For last week's Thai-Vietnamese border fighting, plus pledges of increased US military aid for Thailand, have rekindled the possibility that Cambodia could become a flashpoint between US- and China-backed Thailand and Soviet-backed Vietnam.
The danger should not be exaggerated. It is still possible that diplomacy could smooth over some of the friction that led to last week's fighting. As of this writing, it is unclear whether Thailand and the United Nations High Commission for Refugees will continue repatriating Cambodian refugees, which Vietnam says are pro-Chinese resistance fighters opposing the Vietnam-backed regime in Phnom Penh.
But for now, at least, the stage is set for confrontation -- not conciliation.
At a meeting of foreign ministers from the ASEAN states (Thailand, Singapore, Malaysia, Indonesia, and the Philippines) late last week, US Secretary of State Edmund Muskie pledged a stepped-up flow of arms to Thailand, beginning this week. He also reiterated the US commitment to consult with Thailand in event of attack. So far, however, Thai officials have indicated they can handle the situation without US troops. But just how firmly the Soviet Union backs Vietnam remains unclear.

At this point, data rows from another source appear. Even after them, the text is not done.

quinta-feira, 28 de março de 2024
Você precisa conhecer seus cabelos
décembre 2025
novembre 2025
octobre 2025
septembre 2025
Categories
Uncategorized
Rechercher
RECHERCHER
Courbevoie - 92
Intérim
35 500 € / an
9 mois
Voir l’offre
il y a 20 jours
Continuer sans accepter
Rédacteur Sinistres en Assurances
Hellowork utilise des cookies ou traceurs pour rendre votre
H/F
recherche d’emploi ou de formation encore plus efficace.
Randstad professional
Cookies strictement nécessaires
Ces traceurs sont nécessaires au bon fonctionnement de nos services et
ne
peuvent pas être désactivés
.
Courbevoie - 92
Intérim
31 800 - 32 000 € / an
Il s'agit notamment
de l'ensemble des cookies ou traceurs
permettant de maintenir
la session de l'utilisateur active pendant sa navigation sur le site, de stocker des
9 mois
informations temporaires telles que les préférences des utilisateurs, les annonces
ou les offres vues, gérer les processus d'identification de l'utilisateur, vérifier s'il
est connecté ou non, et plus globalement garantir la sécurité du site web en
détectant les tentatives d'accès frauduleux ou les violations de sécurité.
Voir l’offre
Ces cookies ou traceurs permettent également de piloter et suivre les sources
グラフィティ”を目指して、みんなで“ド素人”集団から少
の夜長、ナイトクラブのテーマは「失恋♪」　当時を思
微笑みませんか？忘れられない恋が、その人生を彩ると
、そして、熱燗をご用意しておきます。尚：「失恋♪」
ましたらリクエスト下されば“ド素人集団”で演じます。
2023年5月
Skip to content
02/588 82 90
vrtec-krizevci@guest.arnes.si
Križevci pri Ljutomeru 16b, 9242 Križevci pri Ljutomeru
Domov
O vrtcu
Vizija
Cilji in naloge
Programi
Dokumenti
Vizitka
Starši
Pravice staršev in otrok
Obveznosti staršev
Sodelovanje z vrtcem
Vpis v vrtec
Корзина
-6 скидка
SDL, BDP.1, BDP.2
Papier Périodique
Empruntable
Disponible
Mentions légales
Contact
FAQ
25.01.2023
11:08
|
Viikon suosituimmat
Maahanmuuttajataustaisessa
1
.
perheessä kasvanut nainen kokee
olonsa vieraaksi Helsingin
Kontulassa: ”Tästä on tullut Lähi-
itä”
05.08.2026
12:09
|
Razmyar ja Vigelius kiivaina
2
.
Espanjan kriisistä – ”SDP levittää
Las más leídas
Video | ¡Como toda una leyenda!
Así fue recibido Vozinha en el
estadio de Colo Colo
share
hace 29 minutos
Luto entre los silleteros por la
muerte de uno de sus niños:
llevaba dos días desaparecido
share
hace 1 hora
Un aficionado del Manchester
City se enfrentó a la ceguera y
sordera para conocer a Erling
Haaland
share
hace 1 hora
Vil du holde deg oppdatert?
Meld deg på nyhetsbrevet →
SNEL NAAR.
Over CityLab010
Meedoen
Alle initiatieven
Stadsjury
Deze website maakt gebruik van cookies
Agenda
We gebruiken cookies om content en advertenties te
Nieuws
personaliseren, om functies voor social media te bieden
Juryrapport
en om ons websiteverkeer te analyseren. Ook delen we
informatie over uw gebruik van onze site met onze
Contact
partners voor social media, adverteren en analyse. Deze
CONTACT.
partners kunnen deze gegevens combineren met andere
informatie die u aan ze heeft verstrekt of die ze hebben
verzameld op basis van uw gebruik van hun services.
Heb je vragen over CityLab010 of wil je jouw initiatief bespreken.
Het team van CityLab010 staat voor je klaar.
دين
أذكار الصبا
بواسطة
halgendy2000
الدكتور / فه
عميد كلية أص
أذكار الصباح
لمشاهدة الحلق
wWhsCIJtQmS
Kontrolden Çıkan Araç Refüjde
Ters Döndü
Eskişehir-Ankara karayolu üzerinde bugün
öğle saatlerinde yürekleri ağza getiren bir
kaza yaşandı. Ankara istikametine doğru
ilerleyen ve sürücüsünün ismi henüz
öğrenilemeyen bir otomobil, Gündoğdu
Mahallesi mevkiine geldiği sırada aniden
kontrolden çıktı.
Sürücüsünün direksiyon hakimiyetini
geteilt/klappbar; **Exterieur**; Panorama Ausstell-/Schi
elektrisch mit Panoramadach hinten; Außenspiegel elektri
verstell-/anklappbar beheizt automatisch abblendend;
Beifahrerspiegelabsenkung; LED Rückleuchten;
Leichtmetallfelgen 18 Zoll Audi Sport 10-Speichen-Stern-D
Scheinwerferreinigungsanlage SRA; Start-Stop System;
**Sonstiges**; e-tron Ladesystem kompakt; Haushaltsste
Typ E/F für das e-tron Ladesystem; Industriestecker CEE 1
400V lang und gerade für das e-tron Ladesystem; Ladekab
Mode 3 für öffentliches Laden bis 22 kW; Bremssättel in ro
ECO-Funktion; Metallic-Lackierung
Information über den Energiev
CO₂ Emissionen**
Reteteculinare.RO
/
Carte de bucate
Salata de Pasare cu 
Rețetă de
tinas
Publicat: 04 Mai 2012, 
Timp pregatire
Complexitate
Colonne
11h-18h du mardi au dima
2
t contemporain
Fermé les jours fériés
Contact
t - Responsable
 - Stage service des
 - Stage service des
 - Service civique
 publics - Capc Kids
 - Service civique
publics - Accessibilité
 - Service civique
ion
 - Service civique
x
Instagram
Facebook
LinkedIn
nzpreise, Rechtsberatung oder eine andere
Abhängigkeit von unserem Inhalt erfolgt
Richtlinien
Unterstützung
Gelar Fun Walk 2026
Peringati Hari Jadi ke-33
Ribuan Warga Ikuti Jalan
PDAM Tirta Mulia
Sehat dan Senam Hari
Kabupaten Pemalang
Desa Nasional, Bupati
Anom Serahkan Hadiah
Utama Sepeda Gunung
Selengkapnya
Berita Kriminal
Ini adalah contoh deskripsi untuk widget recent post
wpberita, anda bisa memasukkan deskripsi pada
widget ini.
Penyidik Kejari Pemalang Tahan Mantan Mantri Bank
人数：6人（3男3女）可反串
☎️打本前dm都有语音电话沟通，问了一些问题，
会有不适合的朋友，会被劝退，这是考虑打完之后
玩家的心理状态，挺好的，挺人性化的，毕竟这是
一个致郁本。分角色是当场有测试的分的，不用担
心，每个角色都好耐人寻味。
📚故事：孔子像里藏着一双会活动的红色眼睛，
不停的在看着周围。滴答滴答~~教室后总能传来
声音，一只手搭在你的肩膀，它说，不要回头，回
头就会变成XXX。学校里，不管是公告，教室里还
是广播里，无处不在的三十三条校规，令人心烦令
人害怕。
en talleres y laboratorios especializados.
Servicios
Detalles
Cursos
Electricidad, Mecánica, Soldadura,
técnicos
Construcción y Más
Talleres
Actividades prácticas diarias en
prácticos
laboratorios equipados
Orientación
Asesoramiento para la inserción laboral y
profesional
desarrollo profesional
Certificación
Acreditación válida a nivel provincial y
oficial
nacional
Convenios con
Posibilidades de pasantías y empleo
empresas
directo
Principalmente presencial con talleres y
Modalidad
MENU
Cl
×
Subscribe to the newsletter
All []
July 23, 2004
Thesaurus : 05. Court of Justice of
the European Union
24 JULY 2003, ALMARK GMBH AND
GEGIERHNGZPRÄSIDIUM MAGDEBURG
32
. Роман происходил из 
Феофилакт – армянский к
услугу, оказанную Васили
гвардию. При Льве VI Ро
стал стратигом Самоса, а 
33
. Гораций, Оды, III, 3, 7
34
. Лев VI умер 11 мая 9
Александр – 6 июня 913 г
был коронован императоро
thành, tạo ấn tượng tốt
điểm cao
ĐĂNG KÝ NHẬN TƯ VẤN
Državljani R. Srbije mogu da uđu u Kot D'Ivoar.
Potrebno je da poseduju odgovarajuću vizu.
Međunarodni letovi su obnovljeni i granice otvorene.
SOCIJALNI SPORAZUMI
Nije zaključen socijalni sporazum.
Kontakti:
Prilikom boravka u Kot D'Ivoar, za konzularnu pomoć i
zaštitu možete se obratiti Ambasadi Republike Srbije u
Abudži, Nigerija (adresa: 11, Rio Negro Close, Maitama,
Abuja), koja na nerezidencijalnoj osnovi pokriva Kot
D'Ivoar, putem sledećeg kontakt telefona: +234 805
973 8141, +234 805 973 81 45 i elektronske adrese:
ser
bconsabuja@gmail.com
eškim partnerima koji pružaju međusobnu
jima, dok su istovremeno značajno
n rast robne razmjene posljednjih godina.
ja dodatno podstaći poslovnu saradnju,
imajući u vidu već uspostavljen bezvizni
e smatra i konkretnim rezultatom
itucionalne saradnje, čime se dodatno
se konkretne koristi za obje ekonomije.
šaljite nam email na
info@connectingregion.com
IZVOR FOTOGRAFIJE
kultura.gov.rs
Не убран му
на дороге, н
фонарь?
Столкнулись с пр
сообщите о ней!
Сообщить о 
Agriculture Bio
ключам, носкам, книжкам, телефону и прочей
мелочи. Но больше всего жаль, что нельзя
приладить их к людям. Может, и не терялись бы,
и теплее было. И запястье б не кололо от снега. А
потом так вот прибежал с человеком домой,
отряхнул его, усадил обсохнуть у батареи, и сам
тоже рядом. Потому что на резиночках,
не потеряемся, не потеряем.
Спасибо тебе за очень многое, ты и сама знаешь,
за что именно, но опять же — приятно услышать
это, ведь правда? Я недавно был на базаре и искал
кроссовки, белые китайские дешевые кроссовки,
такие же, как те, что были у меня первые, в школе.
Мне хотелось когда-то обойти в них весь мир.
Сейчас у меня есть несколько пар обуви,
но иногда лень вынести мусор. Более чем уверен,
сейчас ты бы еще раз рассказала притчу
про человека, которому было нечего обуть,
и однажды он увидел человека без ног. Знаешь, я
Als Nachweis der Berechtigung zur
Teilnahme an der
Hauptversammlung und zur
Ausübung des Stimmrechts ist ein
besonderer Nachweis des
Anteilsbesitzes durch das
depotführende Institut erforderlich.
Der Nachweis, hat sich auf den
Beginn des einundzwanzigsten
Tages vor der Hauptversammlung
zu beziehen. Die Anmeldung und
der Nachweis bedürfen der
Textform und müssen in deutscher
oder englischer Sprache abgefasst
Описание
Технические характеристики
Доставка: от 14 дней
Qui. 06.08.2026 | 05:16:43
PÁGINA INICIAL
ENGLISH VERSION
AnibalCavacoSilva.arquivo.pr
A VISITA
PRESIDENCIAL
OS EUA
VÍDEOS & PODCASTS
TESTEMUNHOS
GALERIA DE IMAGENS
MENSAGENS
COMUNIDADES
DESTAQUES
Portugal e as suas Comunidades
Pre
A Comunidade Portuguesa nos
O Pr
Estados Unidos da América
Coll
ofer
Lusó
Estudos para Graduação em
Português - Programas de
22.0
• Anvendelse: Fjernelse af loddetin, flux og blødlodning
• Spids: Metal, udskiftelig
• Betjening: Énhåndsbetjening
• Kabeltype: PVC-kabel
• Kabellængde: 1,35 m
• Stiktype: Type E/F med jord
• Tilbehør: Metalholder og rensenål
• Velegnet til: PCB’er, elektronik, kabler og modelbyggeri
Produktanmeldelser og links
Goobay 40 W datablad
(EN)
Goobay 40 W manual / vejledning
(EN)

China has also stepped up its warnings to Vietnam, saying it would help defend Thailand in the event of a Vietnamese attack. But so far the Chinese warnings are general and do not suggest imminent military action. China has also praised ASEAN's strong pro- Thai stance.
For its part, ASEAN has closed ranks around Thailand, muting for the moment the voices of Malaysia and Indonesia, which favor a friendlier approach to Vietnam. Last Week ASEAN affirmed its tough anti-Vietnam policy of continuing to recognize the pro-Chinese Khmer Rouge -- ousted by Vietnamese tanks in 1979.
Thai Foreign Minister Siddhi Savetsila has said repatriation of refugees is continuing, though on a smaller scale. He dismissed as lies Vietnam's claim that the repatriation was done to aid the Khmer Rouge, provoke an armed incident , and thus gain the sympathy of ASEAN ministers and the US at Kuala Lumpur, Malaysia, last week.
Vietnam's Foreign Minister Nguyen Co Thach made this allegation in a recent, tough- talking interview with the Associated Press in Bangkok. Vietnamese statements have warned of more action to prevent refugees from returning to Cambodia.
Mr. Thach accused Thailand of deliberately sheltering refugees in the winter dry season, when vulnerable to attack, and then sending them back in the wet season when they could fight more effectively. A Vietnamese Embassy spokesman in Paris claimed Thai rangers aiding the Khmer Rouge had been captured in Cambodia.
The tough talk seemed to indicate border fighting, at least at a low level, may continue.